It has been a busy few days since I last wrote. I am very excited about the logo, and am looking at fully purchasing it- it would be cool to be able to re-print it on more than the website and small scale items like letterhead. I am hoping that this blog will start to reach people for support. :)
This weekend was very busy. My son is turning 13, so we celebrated his birthday. It was great to see him so happy, and to have my friends and family there to celebrate with us. He is a GREAT kid. My how time flies. Time flies for everyone with children and loved ones. In relation to my TBI, the biggest issue in relation to time is that I have lost memories- especially from right after the event extending a few months. My son was telling me today that I made him an email account, and I did not even know I did this. This was of concern as we have a safety rule about social media, email, and passwords, and I did not even recall something I did, in order to follow-up on it. I am lucky that my son is a good boy and I have little to worry about, but it still bothers me. It makes me wonder how many other "little" things, that I may think are "big" things, that I have forgotten. Some more recent lost memories, such as missed events and incomplete work, are easier to take note of, as I tend to get a reminder of my forgetfulness (sometimes not pleasant, but a reminder none-the-less).
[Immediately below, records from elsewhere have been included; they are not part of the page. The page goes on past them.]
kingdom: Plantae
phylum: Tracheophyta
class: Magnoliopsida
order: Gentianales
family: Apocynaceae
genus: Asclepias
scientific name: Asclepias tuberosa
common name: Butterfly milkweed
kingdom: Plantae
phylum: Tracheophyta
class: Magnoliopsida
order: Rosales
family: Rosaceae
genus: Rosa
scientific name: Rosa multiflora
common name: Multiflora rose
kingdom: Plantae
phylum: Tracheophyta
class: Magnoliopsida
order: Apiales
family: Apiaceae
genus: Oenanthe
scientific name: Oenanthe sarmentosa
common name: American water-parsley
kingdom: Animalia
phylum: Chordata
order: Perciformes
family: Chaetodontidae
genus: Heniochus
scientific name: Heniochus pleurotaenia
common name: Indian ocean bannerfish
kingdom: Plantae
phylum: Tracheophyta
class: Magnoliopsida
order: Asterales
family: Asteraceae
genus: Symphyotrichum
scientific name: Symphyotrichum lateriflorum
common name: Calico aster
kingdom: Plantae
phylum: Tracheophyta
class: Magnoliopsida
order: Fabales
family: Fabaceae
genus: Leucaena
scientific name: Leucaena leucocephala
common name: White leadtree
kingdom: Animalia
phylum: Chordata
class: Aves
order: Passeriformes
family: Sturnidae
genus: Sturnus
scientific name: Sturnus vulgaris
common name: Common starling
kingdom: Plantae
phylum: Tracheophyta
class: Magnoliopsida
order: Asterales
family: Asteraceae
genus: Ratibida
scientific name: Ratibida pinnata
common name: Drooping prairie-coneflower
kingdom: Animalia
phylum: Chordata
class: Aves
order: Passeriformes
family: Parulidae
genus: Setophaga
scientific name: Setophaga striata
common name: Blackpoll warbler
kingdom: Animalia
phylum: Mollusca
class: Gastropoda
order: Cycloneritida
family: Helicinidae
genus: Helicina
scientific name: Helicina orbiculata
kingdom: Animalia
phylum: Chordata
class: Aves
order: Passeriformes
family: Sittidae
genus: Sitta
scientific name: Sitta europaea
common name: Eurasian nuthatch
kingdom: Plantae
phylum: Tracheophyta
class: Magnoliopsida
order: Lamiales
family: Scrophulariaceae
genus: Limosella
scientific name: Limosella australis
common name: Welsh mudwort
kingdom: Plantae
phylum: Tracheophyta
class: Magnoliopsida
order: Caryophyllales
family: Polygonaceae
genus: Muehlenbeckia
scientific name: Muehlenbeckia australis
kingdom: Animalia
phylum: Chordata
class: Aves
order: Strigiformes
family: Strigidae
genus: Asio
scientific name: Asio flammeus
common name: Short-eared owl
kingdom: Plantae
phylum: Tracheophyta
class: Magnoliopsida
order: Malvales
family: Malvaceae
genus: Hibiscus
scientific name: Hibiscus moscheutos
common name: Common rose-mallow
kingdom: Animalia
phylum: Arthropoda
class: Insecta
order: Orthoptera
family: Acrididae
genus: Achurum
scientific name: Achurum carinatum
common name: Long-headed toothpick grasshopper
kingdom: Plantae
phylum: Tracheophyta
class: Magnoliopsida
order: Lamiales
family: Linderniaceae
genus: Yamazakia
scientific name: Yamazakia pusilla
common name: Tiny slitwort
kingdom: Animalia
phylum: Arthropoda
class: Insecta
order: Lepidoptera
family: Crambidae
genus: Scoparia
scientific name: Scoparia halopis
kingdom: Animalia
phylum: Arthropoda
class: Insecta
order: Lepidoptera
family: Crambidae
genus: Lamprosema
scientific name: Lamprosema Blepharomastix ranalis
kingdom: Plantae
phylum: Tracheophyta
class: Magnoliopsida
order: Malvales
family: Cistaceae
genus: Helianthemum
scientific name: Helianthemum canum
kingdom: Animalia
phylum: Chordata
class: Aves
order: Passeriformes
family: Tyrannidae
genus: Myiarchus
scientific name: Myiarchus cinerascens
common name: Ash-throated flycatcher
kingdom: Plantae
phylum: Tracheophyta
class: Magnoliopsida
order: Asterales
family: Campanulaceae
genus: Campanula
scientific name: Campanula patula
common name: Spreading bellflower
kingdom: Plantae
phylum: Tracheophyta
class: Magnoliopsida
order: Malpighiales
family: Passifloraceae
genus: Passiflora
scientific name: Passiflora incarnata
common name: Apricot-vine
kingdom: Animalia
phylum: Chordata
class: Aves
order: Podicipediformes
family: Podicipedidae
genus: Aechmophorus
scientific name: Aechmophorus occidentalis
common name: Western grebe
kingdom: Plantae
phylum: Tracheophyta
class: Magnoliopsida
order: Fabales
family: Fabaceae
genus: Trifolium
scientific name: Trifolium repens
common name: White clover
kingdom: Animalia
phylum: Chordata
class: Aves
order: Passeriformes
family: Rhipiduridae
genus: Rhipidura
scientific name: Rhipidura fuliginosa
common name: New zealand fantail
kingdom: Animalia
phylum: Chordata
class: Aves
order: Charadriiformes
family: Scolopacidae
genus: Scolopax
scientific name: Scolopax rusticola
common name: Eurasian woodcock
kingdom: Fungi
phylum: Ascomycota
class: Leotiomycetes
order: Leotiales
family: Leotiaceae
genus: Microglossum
Events such as day-to-day activities, play dates with my children, time with my husband or family, are lost. This is very difficult to deal with. Though my memory is improving now, I do not yet have recollection of those missing from over eight months after my injury, and very sporadic from then until now. I have some recollection from about nine to ten months post injury, but they are related to very strong emotions. I need to celebrate that there is some information I am remembering more, but I have noticed that they are tied to stronger emotion, and I write them down in one place. That helps. I no longer need to look at several different papers and calendars to recall something. (It definitely helps because I would forget where I wrote it down to remind myself. LOL!)). I bought my nephew a funny gift that I have been meaning to give him since December 2014, and I put it somewhere I would not forget- and cannot find it now. I am sure this happens to most of us at one point or another, but it is the repeated pattern of the misplacement that drives me crazy! I am following the doctor's recommendations to help with the ADD and subsequent focus and attention issues that should help with my memory- but it is a long road! The good news is that the new me is more patient than the "old" me was. Thank goodness!
If you are reading this, whether you have experienced a TBI or not, I would like to know how your memory is? Do you have some tricks to share that can help with recollection? You do not need to put your name, but please comment with some tips. I would love to hear them, and maybe post them on a new "tips" page. Thanks!
I also spent some time talking with my aunt this weekend. It was an interesting and enlightening conversation. I was talking to her about the changes I need- and want- to make, and some of my plans. She was very supportive, which was so great. In talking with her, she reminded me of her hospitalization for a head injury she sustained a couple of years ago. She talked to me about the headaches and the pain she was in for nearly a year afterward. She talked with me about the changes it brought about, and even some of the changes she actually welcomed and is happy to still have. She told me about how before her head injury, she did not have the motivation to go back and complete school, or even learn too many new things. However, since this, she has returned to school, completed her Bachelor's in Nursing, and is now working on her Master's degree- and celebrated her 60th birthday. We talked about some of the symptoms and issues I still deal with, such as the ADD, headaches, sleep issues, multi-tasking issues, and even depreciation in confidence, and those similarities and differences to what she has experienced. We talked about how though it has been a couple of years already, she still has problems with sleeping, but actually welcomes some of the ADD symptoms. She is now able to focus more on tasks she wants to complete, and has a plan for who she wants to be. She said her head injury "made her smarter"; I chuckled at this. I think she has always been smart, but I think it is that she now has a plan for herself, that she did not have before. I think she is happy with having to create herself again, because she can make herself who she wants to be - and is well on her way. At that moment, I realized how proud I was to be her niece- and how proud I was at her taking such a difficult ordeal and making it into something so great for herself. She is doing what I aspire to do.
After talking, she still struggles with sleep issues, in that she can sleep all the time, though not well. I too have this issue- I can fall asleep quickly if I do not keep busy; however, if I keep too busy, I get a headache which causes another cycle. She still experiences some of these same issues on occasion, though she says they are not as frequent, and can actually use them more to her advantage.
It is obvious to me that she has identified and developed the coping skills she needs to get through her challenges, and it felt so great to talk in person with someone else who could understand some of the issues I was going through, first hand. It was also great to speak with someone who was in a place I am trying to get to- a place of not only acceptance, but action. I think there is room for me to more actively participate in my own life. Maybe for you too?
Be the reason someone chose not to give-up.